Going back even further, we can highlight that sex was actually important as early as the Lee/Kirby collaborations at the title's launch in the 60s. It was subtextual, of course, thanks to the Comics Code Authority and general sensibilities of the time, but its presence was there nonetheless. Whilst revisionist readings of the X-Men's early years still stick to the idea that the franchise had always been a Civil Rights allegory, the reality is that those stories owe much more to Cold War narratives and the emerging youth culture of America's post-war economic boom. This generational conflict rears its head again in the Morrisonian interpretation of the franchise and in both realisations sexuality is important. It is more overt in New X-Men, without a doubt, but those early stories still concerned themselves with virility and sexual license, particularly with regards to Cyclops and Jean Grey (and the other bumps and tensions the relationship met along the way. Explicit sex was off the table in the 60s, Jean and Cyclops don't even kiss until the series is revived in the 70s, but what we saw in those early issues were normal, well-behaved children with acceptable American values lusting after each other.
So, why does the return of a seX-factor matter? It's because, as a concept, it unifies the Morrisonian, Claremontian, and Silver Age renditions of the book. Three wildly different, and popular (although people only seem to enjoy the Silver Age stories, retroactively, it was not a popular book at the time), interpretations of the same characters and core concepts. Even with widely derided, "cursed" runs on these books, such as Chuck Austen's Uncanny X-Men or Peter Milligan's X-Men, that sexual element ensured some slight success, though perhaps they went too far in some places. (It is worth noting that Peter Milligan and Mike Allred's X-Force/X-Statix professed sexuality in droves- and is widely lauded, in part, because of it).
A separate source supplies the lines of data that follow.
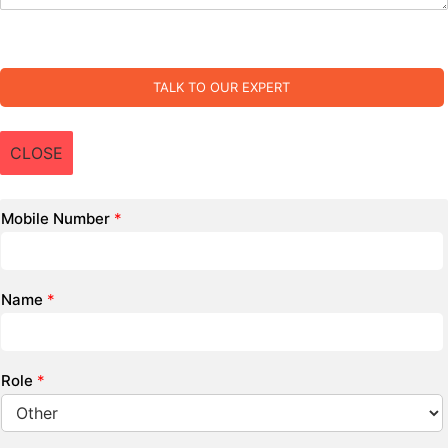
TALK TO OUR EXPERT
CLOSE
Mobile Number
*
Name
*
Role
*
With a recent influx of fan creators carving X-Books into their own images, we are seeing, once again, a return towards stories prominently featuring sexuality. Sadly, though, these only superficially deal with the subject, allowing a voyeuristic pleasure for the reader but never allowing sexual themes to permeate the stories. Kelly Thompson's Rogue and Gambit was a great horny start, but there also needs to be a move away from the "beautiful people" dimension of sexuality and this is an area X-Men stories have usually done well in. Stacy X, the snake-skinned sex worker who had a brief stint on an X-Men team in the early 2000s. I think it's telling that Stacy X has mostly been scrubbed from the franchise history and, on the rare occasion she is acknowledged, her snake-like skin is nowhere to be seen. Do ugly mutants, the Eye-Boys, the Maggotts and Thumbelinas, not possess the same sexual license as the glamorous ones?
Stacy-X.
It's important, as well, to note that simply existing in a sexual dimension is not enough. Like any other story element, there must be a reason, some justification, for a story's sexuality, lest it become glorified, softcore pornography. We don't want to return to the past of creating female characters whose explicit purpose is to allure the sexual attention of 12 year olds, so creating male sexual objects, whilst an arguably egalitarian pursuit, doesn't actually solve the meta-sextual void that superhero comics finds themselves in. The superhero has long been a fetishistic concern; the genre (and the X-Men) cannot move forwards without acknowledging this inherent quality. Yet this should not be implemented by the cynic, who sees this as yet another opportunity to insert perverted "realism" to the superhero genre, or a chance to again put infeasibly attractive characters in revealing costumes. Rather, the re-sexualisation of X-Men should come about by creators who believe in sex, who do not hold our cultural pretensions around "acceptable" forms of love.